Mr. Jacobs, we called you to appear in front of us today to explain your cowardice in scheduling more than one OOC BCS team in a single season. That's not what the gentleman from Tuscaloosa would have done...
Last week in the US House, with little fanfare, two congressmen held a hearing to bring attention to the notion of changing the BCS format to become broader and more inclusive to teams not in the historically big conferences. Representatives Joe Barton (R-TX) and Bobby Rush (D-IL) lead the hearings designed to force not a tweaking of the current system, but a general overhaul designed to turn the BCS up on it's ear. Presumably, Barton, from Texas, has an axe to grind with the Longhorns allegedly getting hosed last year by being left out of their conference championship game. We might have to assume he truly is a CFB fan or a non-partisan politician because as a Texas A+M alum, it's hard to imagine him lobbying for anything favorable to the Burnt Orange. For Rush, perhaps he's just trying to ride the coat tails of another Illinois politician, President Obama, who has voiced concern on this subject.
It appears that the new angle they're working is the introduction of a bill in the house that would preclude the attachment of the phrase National Championship to any game who's participants weren't decided through the use of a playoff system. Taking a cue from Nick Saban's grandiose and often inappropriate comparisons of historical events and football, Barton compared the current BCS model to communism:
It is like communism; you can't fix it," Barton said. "Sooner or later, you are going to have to try a new model."
No word yet if it's going to take a Pearl Harbor or 9/11 type impetus to provoke this change.
Barton also told ACC commissioner and current BCS director John Swofford that he will aggressively push this bill if he doesn't see a serious effort begun in the next two months, which coincidentlly, is the exact same interval it normally takes for teams to decide which cleats they're going to purchase for the next season. Perhaps the honorable Mr. Barton is unaware of current BCS agreements and conference television contracts that don't come up for a few years, leaving the best window for a 4-team playoff to arrive somewhere around 2013. But seeing how the government now fires CEOs of private companies and decides which employees of the same firms can receive what compensation, I am seriously not wont to doubt them at this moment.
And perhaps the most disturbing relevation in this article is either the fact that the Mountain West Conference has actually hired lobbyists in Washington to push through their version of reform, or their plan itself, which includes the scrapping of the human and coaches polls and the computer polls and having playoff participants selected by a committee of 12 individuals. Are you kidding me? Because 62 AP voters, 119 coaches and a few algorithmic programs aren't supposed to be as objective as a gang of twelve? Have they lost their ever-loving minds?
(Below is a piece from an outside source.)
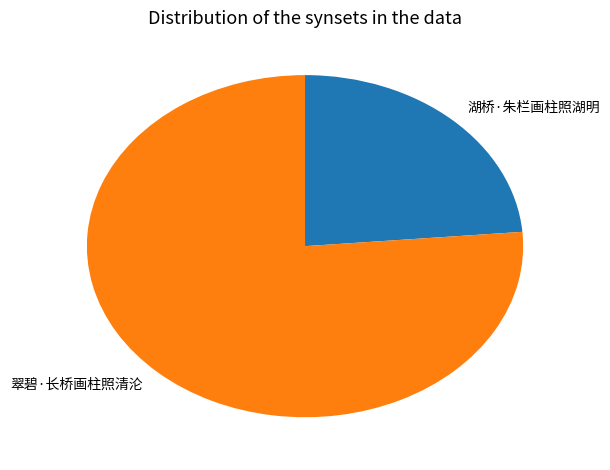

Count the number of slices in the pie.

2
For those of us who do want to have a realistic playoff introduced as soon as possible, perhaps the notion of having Congress give a little jolt to the process may not seem like a bad idea, but when have you ever seen government pull out of something once they got in? Yea, that's what I thought. Just like budgets and spending never get cut, Congress dallying in events they have no business in can seldom be curtailed.
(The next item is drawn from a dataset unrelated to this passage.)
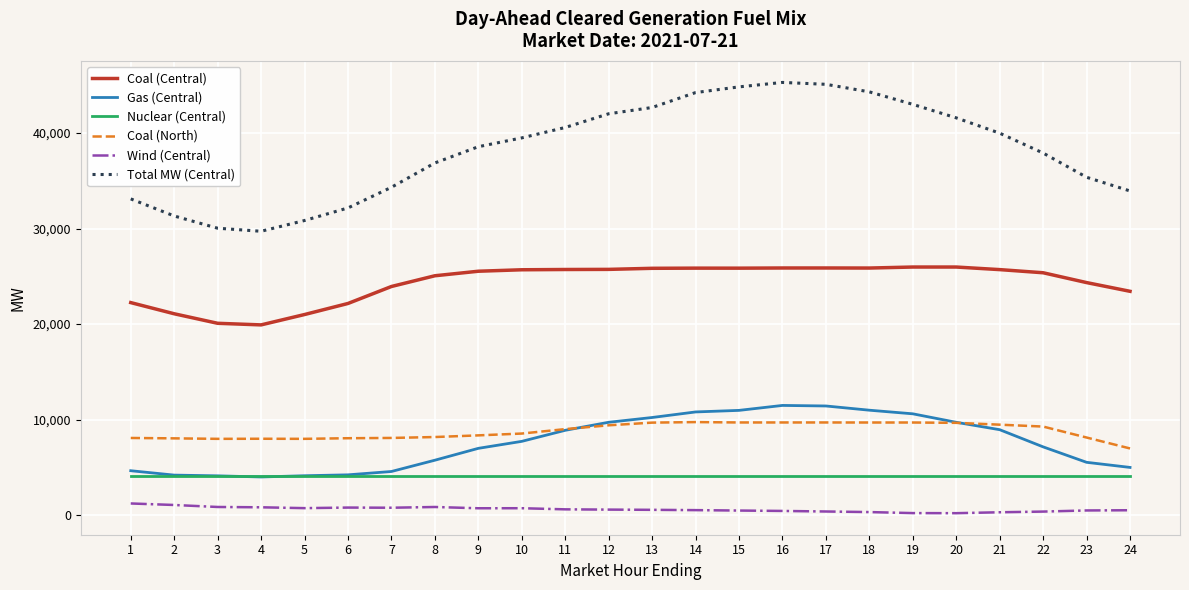

What is the total value across all series at 1?

73492.6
And from the home office in Atlanta, GA, today's Top 10 list of things we can expect from the federalization of college football:
10) $100 handshakes now considered to be taxable income
9) Similar to TARP receipients, coaching salaries now capped at $500,000
8) Two words: BCS Bailout
7) Recruiting limos now required to have DOT certification and fuel tax stamps
6) Stadium expansions now require HUD approval
5) Players reclassified as federal employees. They unionize and get workers comp benefits
4) Football conferences now headquartered out of closest Federal Reserve Bank
3) Bench-warmers and scout squad players eligible for unemployment benefits
2) NCAA disbanded. FBI now investigating all recruiting scandals
1) New Playoff marketing slogan: Games we can believe in!